DIHK: Plus thanks to higher prices: exports are increasing despite persistent problems

DIHK: Plus thanks to higher prices
Exports are increasing despite persistent problems

Delivery bottlenecks, scarcity of raw materials, more expensive energy: the economic recovery is still being held back by many problems. After all, the demand for “Made in Germany” is great. But companies cannot necessarily hope for a quick improvement in production conditions.

Shortly before the end of the year, Germany’s companies were able to significantly increase their foreign sales again. And the increase could have been even greater, because massive delivery bottlenecks are still ensuring that not all orders in the full order books can be processed quickly as usual. Ultimately, goods worth 125.7 billion euros went to customers outside the country’s borders in November, according to the Federal Statistical Office. Compared to the previous month, this was an increase of 1.7 percent. For the year as a whole, sales even increased by more than twelve percent.

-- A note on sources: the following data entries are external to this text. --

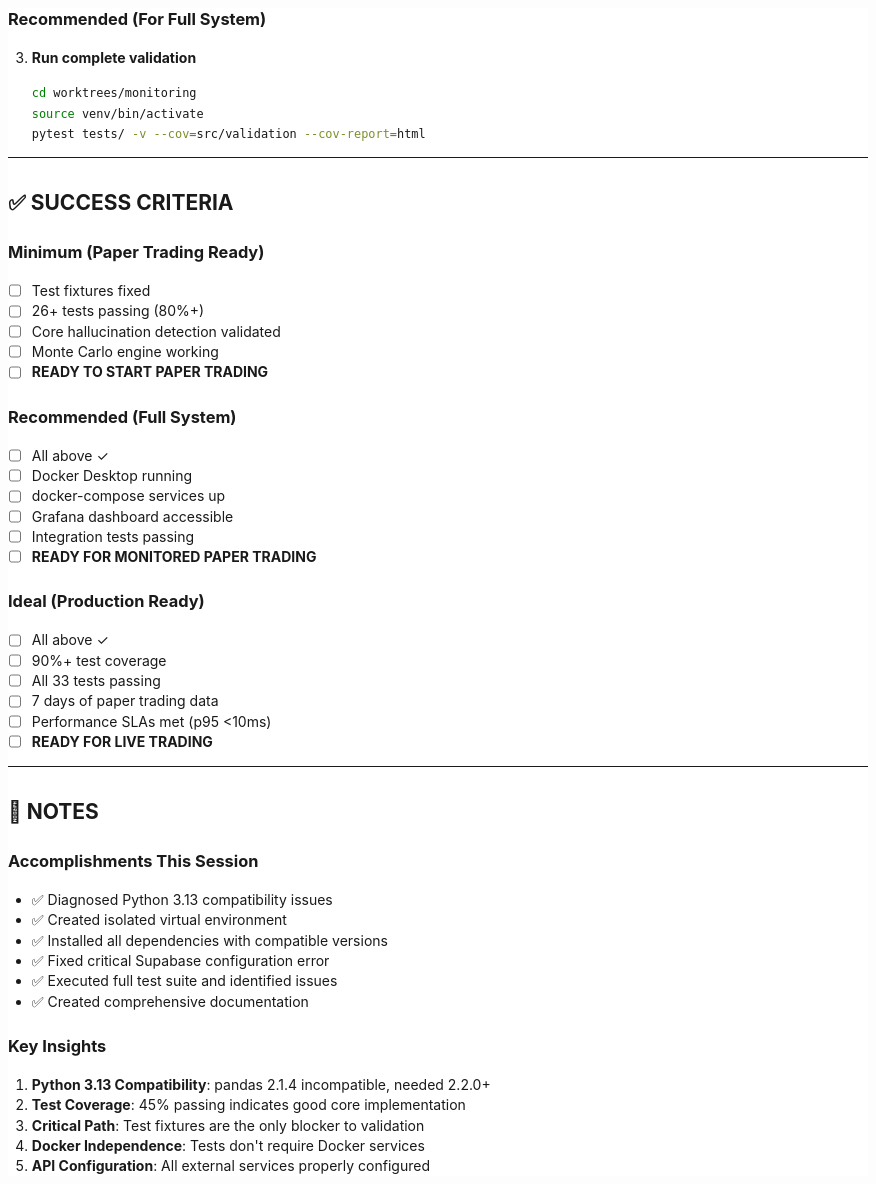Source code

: ### Recommended (For Full System)
3. **Run complete validation**
   ```bash
   cd worktrees/monitoring
   source venv/bin/activate
   pytest tests/ -v --cov=src/validation --cov-report=html
   ```

---

## ✅ SUCCESS CRITERIA

### Minimum (Paper Trading Ready)
- [ ] Test fixtures fixed
- [ ] 26+ tests passing (80%+)
- [ ] Core hallucination detection validated
- [ ] Monte Carlo engine working
- [ ] **READY TO START PAPER TRADING**

### Recommended (Full System)
- [ ] All above ✓
- [ ] Docker Desktop running
- [ ] docker-compose services up
- [ ] Grafana dashboard accessible
- [ ] Integration tests passing
- [ ] **READY FOR MONITORED PAPER TRADING**

### Ideal (Production Ready)
- [ ] All above ✓
- [ ] 90%+ test coverage
- [ ] All 33 tests passing
- [ ] 7 days of paper trading data
- [ ] Performance SLAs met (p95 <10ms)
- [ ] **READY FOR LIVE TRADING**

---

## 📝 NOTES

### Accomplishments This Session
- ✅ Diagnosed Python 3.13 compatibility issues
- ✅ Created isolated virtual environment
- ✅ Installed all dependencies with compatible versions
- ✅ Fixed critical Supabase configuration error
- ✅ Executed full test suite and identified issues
- ✅ Created comprehensive documentation

### Key Insights
1. **Python 3.13 Compatibility**: pandas 2.1.4 incompatible, needed 2.2.0+
2. **Test Coverage**: 45% passing indicates good core implementation
3. **Critical Path**: Test fixtures are the only blocker to validation
4. **Docker Independence**: Tests don't require Docker services
5. **API Configuration**: All external services properly configured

But the industry association BGA leaves little room for joy: “We cannot assume that foreign trade will develop so splendidly in the coming months, even if that would of course be desirable,” said Dirk Jandura, President of the Federal Association of Wholesale, Foreign Trade, Services (BGA). Problems in logistics, delivery bottlenecks for raw materials and preliminary products, high energy prices and, last but not least, the uncertain pandemic development remained factors that could stop the upward trend.

In the first eleven months of last year, foreign trade significantly exceeded the result of the Corona crisis year: From January through November of last year, exports recorded an increase of almost 14 percent to 1.26 trillion euros. Imports rose even more sharply by 16.1 percent to just under 1.1 trillion euros. According to the assessment of the German Chamber of Commerce and Industry (DIHK), however, German foreign trade is “still moving in difficult waters”. For the export growth, price increases are mainly responsible and not higher quantities, said DIHK foreign trade director Volker Treier. After all, the order books of German industry are well filled.

The consequences of the partial shortage of goods for further processing can meanwhile be seen in industrial production, which fell in November both on the previous month (minus 0.2 percent) and on the same month last year (minus 2.4 percent). The exports sent a glimmer of hope. “Without production, however, the export boom will be short-lived,” says ING chief economist Carsten Brzeski. “Delivery bottlenecks keep German industry in a stranglehold.” Commerzbank expert Christoph Weil is also convinced: Only when the material bottlenecks have been overcome will “there be a return to old levels in production too”.

According to the Ifo Institute, the shortage of materials in German industry worsened again in December. Around 82 percent of the companies surveyed by the economic research institute complained of bottlenecks and problems in the procurement of primary products and raw materials – more than ever before. It is paradoxical, said Ifo survey leader Klaus Wohlrabe recently: “The order books are full. However, the shortage of materials does not allow companies to ramp up their production accordingly.”